Ich brachte ihm eine Flasche Wasser und half ihm, sich aufzurichten. Man will so weit entfernt sein von der Realität dieser Menschen, man hat sie so entmenschlicht, dass man sich nicht mal ein Gespräch mit ihnen vorstellen kann.

»Wir sollten uns erstmal um unsere eigenen Leute kümmern«, »erstmal vor der eigenen Haustüre kehren«, »haben wir nicht genug Probleme hierzulande?«, »unser Volk muss leiden und den anderen stecken wir alles in den Arsch«, »während bei uns die Leute auf der Straße leben« und so weiter krakeelt es von rechts, sobald Menschen politische Forderungen zugunsten geflüchteter Menschen aufstellen. Wie man hierzulande »die eigenen Leute« behandelt, sieht man genau in diesen Situationen: gar nicht, oder: wie Dreck.

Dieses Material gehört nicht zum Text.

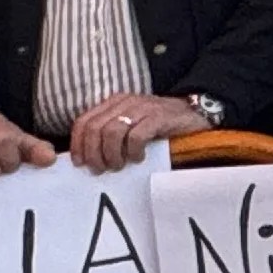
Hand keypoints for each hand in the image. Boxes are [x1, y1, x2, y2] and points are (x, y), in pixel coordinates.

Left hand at [67, 92, 215, 172]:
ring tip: (119, 165)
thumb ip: (110, 135)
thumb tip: (88, 158)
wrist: (194, 114)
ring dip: (112, 155)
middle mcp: (125, 102)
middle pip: (95, 128)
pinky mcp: (158, 117)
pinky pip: (136, 136)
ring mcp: (142, 108)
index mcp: (114, 103)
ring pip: (112, 132)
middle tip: (101, 170)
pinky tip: (138, 158)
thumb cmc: (158, 125)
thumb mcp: (130, 125)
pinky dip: (133, 152)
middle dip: (94, 153)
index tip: (80, 164)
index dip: (78, 144)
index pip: (84, 121)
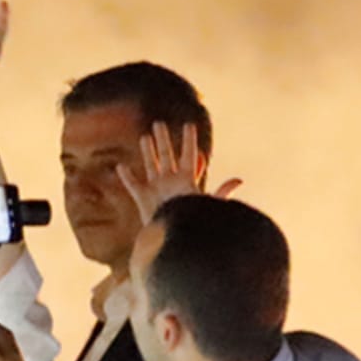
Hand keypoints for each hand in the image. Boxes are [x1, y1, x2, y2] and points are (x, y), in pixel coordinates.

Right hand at [115, 121, 243, 221]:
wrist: (172, 237)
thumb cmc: (192, 220)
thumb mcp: (206, 205)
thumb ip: (222, 192)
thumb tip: (239, 180)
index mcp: (186, 180)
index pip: (188, 155)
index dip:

Diese Rechten entdecken die armen Schweine in »ihrem« Land immer erst dann, wenn sie sie instrumentalisieren können, um sich anschließend um gar nichts, und das auch noch mit Recht, zu kümmern. Sobald es um Ausländer geht, ist die Merkel schuld, dass wir Obdachlosigkeit haben, und, wenn es gerade nicht darum geht, sind die Obdachlosen es selbst. Man kann sie so gut instrumentalisieren, weil sie keine Lobby, keine Stimme, keine Aufmerksamkeiten bekommen, weil sie ihnen gar nicht zuhören. Die Argumente liegen wortwörtlich auf der Straße, aber um die Subjekte dahinter schert man sich nicht.

Diese Rechten organisieren keine Suppenküchen, arbeiten nicht als Street Worker, setzen sich auch nicht politisch für sozial Marginalisierte und wirtschaftlich Schwächere ein. Sie bringen die flaschensammelnden Rentner, die Hartz-IV-Betroffenen, die Wohnungslosen oder »unsere Frauen« gegen Flüchtlinge ins Spiel, geben vor, sich für deren Realität zu interessieren, wenn sie aber in der Realität auf sie treffen oder sie selbst Forderungen stellen, scheuchen sie sie von sich und bekämpfen sie sogar, teilweise mit tödlichen Folgen. Aber die barbarischen Sitten, den Egoismus, die Ignoranz und die Dreistigkeit, die bringen natürlich die Flüchtlinge mit.